* [SOURCE DOCUMENT]:
========================================

# Goodbye, Zoey, my heart.



## PJM (May 7, 2010)

We have lost our precious little Zoey tonight. As I held her for the last time, it occurred to me&#8230;she was roughly the size of my heart.

I wanted thank you all for sharing Zoey's life with us. She had far too much personality to keep to ourselves. While she was only entrusted with us for 15 months, we will love her forever.

I wanted to share many of Zoey's photo threads again. I want to remember every moment with her, and to share her with our newer members.

*Hedgie in Need of a New Home (aka: how we got Zoey)*
viewtopic.php?f=14&t=6780&st=0&sk=t&sd=a
*Zoey. Zoey! Zoeeeeyyyyy!!!!!*
viewtopic.php?f=17&t=6877
*Zoey & Cholla's day out*
viewtopic.php?f=17&t=7116
*Zoey the Hutt*
viewtopic.php?f=17&t=7098
*Everybody was Kung-fu fighting*
viewtopic.php?f=17&t=6995
*Wink, Wink, Nudge, Nudge*
viewtopic.php?f=17&t=7695
*Latest Cholla & Zoey pictures*
viewtopic.php?f=17&t=7653
*Rambutan*
viewtopic.php?f=17&t=7366
*Cuddle time with Cholla & Zoey*
viewtopic.php?f=17&t=8036
*Smiling Hedgies*
viewtopic.php?f=17&t=8139
*Studious Cholla & Girly-Girl Zoey*
viewtopic.php?f=17&t=8276
*"Let me See your TP Roll"*
viewtopic.php?f=17&t=7869
*Skateboarding Zoey*
viewtopic.php?f=17&t=7816
*Zoey - Daddy's "Little" Girl*
viewtopic.php?f=17&t=8785
*Tea With Cholla & Zoey*
viewtopic.php?f=17&t=11199
*Video of Cholla & Zoey*
viewtopic.php?f=17&t=10984
*My Mom & Dad Finally meet the hedgies*
viewtopic.php?f=17&t=10869
*Cholla & Zoey Pictures*
viewtopic.php?f=17&t=10814
*Cholla & Zoey Tiptoe Through the Tulips*
viewtopic.php?f=17&t=10337
*Cholla & Zoey go to Kindergarten!*
viewtopic.php?f=17&t=9626
*Zoey's Smiling Video*
viewtopic.php?f=17&t=13285
*When Zoey met Pepper*
viewtopic.php?f=17&t=12572
*Cuddle time with Pepper, Zoey & Cholla*
viewtopic.php?f=17&t=14598


----------



## Lilysmommy (Jan 7, 2009)

Oh PJ, I'm so sorry...  She was one of my favorite hogs on here, and I'll miss your stories and pictures of her. Lily and I are sending all of our thoughts to you and your family, and I hope your other quilly ones can help comfort you and HedgieDaddy a little. Rest in peace, Zoey, and watch over your family. <3 *HUGS*


----------



## GoldenEyes (Nov 4, 2011)

I'm so sorry to hear this,i do remember reading that she wasnt feeling the greatest. She was such a pretty girl


----------



## Nancy (Aug 22, 2008)

NOOOOOO, not your beautiful Zoey. I'm in tears knowing how you must be feeling. Sending love and hugs.


----------



## Hedgieonboard (Nov 15, 2009)

I am so sorry to hear this, I loved hearing about Zoey and she was one of my favorites too. She was very special and I'm so glad that you shared her with all of us. She will be missed by many. *Hugs


----------



## LarryT (May 12, 2009)

========================================

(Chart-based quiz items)
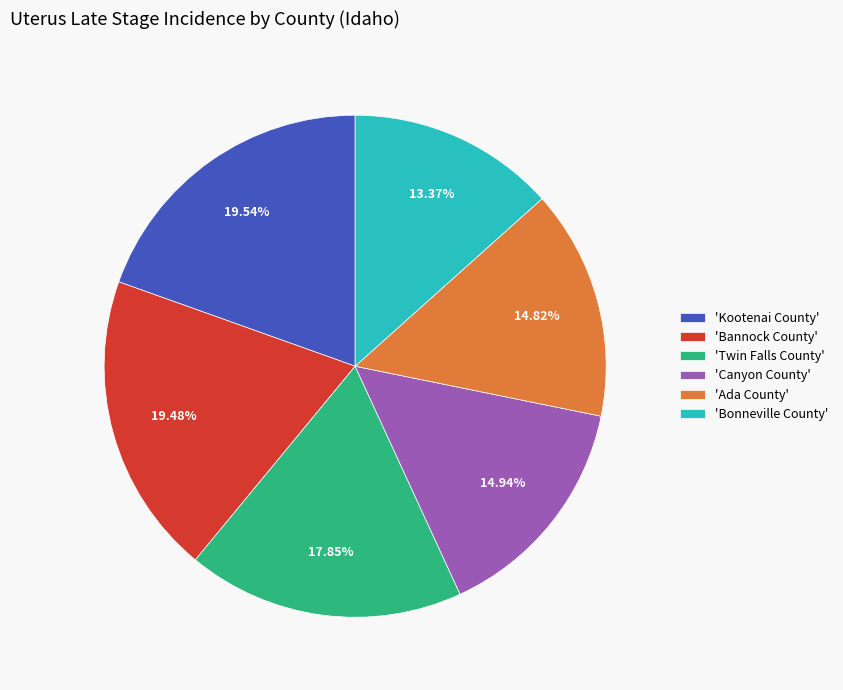

What is the ratio of the value at 'Twin Falls County' to the value at 'Bannock County'?

0.9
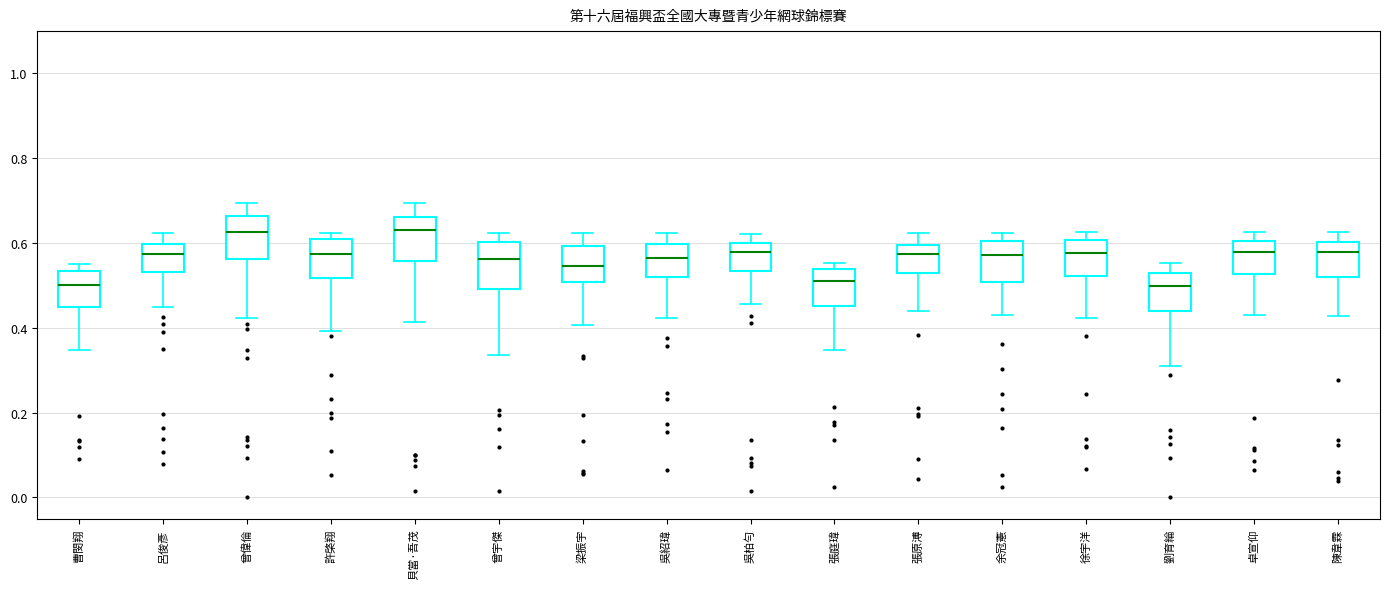

Reading left to right, transcribe this box plot: for each box, give where its median line is, the range the box spans, and where its two whiskers end, as read against the y-axis. The values are not printed on the chart, so give them approximately, as read against the axis.

曹閔翔: median 0.50, box 0.44 to 0.54, whiskers 0.34 to 0.56
呂俊彥: median 0.58, box 0.54 to 0.60, whiskers 0.44 to 0.62
曾偉倫: median 0.62, box 0.56 to 0.66, whiskers 0.42 to 0.70
許棨翔: median 0.58, box 0.52 to 0.60, whiskers 0.40 to 0.62
貝當·吾茂: median 0.62, box 0.56 to 0.66, whiskers 0.42 to 0.70
曾宇傑: median 0.56, box 0.50 to 0.60, whiskers 0.34 to 0.62
梁振宇: median 0.54, box 0.50 to 0.60, whiskers 0.40 to 0.62
吳紹瑋: median 0.56, box 0.52 to 0.60, whiskers 0.42 to 0.62
吳柏勻: median 0.58, box 0.54 to 0.60, whiskers 0.46 to 0.62
張庭瑋: median 0.52, box 0.46 to 0.54, whiskers 0.34 to 0.56
張原溥: median 0.58, box 0.52 to 0.60, whiskers 0.44 to 0.62
余冠憲: median 0.58, box 0.50 to 0.60, whiskers 0.42 to 0.62
徐宇洋: median 0.58, box 0.52 to 0.60, whiskers 0.42 to 0.62
劉育綸: median 0.50, box 0.44 to 0.54, whiskers 0.32 to 0.56
卓宣仰: median 0.58, box 0.52 to 0.60, whiskers 0.44 to 0.62
陳韋霖: median 0.58, box 0.52 to 0.60, whiskers 0.42 to 0.62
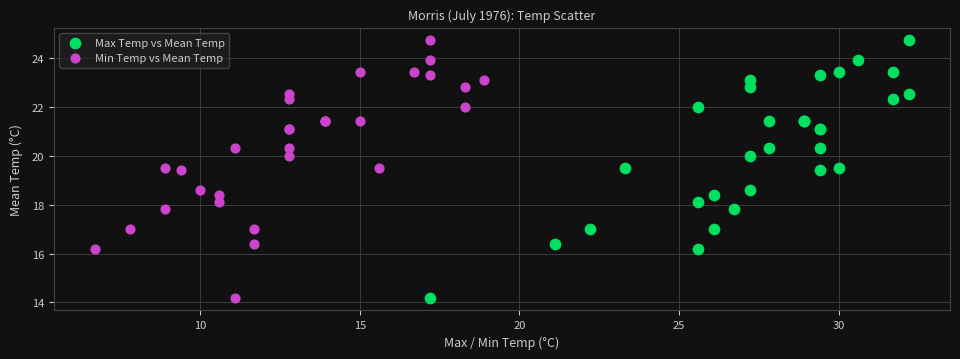

What are all the series names shown in the legend?

Max Temp vs Mean Temp, Min Temp vs Mean Temp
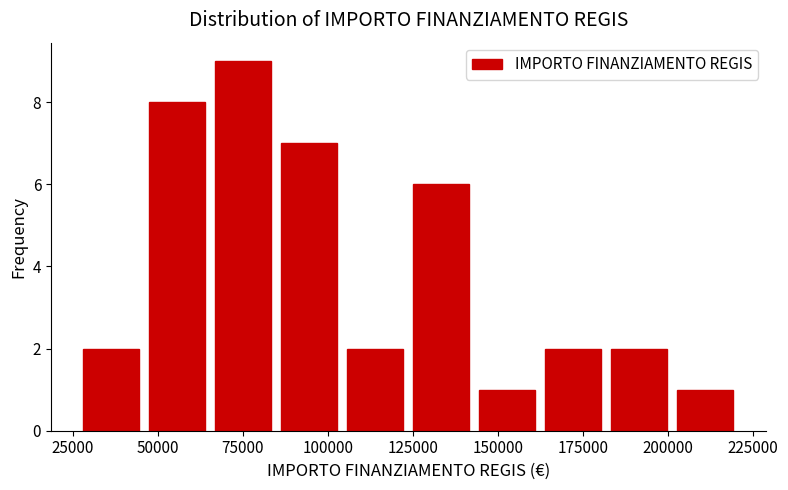

Around what value on the x-axis is the tallest bar? Give the approximate position of its centre, as read against the axis.

75000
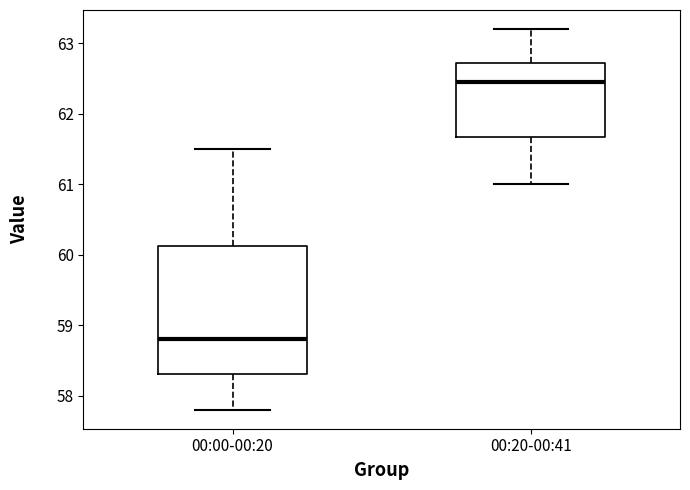

Where does the lower whisker of the box for 00:20-00:41 end on the y-axis? The values are not printed on the chart, so give them approximately, as read against the axis.

61.0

========================================

* [WORK INSTRUCTIONS]:
[1] Duplicate the forum thread about Zoey between "We have lost" and "love her forever.", inclusive.
[2] In the forum thread about Zoey, for how long was Zoey entrusted to PJM?
[3] Please extend the forum thread about Zoey, picking up from its final line.
The listing is separate material from the forum thread about Zoey.

* [EXERCISE ANSWERS]:
[1]
We have lost our precious little Zoey tonight. As I held her for the last time, it occurred to me&#8230;she was roughly the size of my heart.

I wanted thank you all for sharing Zoey's life with us. She had far too much personality to keep to ourselves. While she was only entrusted with us for 15 months, we will love her forever.

[2] 15 months.

[3]
So sad to see her go she was a forum favorite for sure, hugs


----------



## Immortalia (Jan 24, 2009)

Awwwwwww  I'm so sorry *hugs*


----------



## lmg_319 (Oct 4, 2010)

Aww oh no! I'm so sorry for your loss Poor Zoey, always making us smile as she dressed up, tugged on the curtains and was just lovable all around.


----------



## zorropirate (Aug 13, 2010)

OH NO NO NO NO NO NO!!!

I just read this on my bb and bolted from the living room crying my heart out, precious little Zoey!!



It seems the brightest little loves and stars burn so bright for just a short period of time, it's not fair!!

I can't put into words accurately how much your little Zoey touched my heart over all the pictures, stories and posts. I can't send enough virtual hugs to you and your hubby and Cholla and Pepper!!! 

My heart is broken all over again, for so many of our dear young little quilly loves that have all left us recently, .... I'm so so so sorry, I can't even coherently type right now through the tears.

Jess, Annie and Chloe


----------



## Midevalmiss (Apr 6, 2011)

I am sorry for you loss she looked like a compleate lover with her daddy.


----------



## DexterTheHog (May 22, 2011)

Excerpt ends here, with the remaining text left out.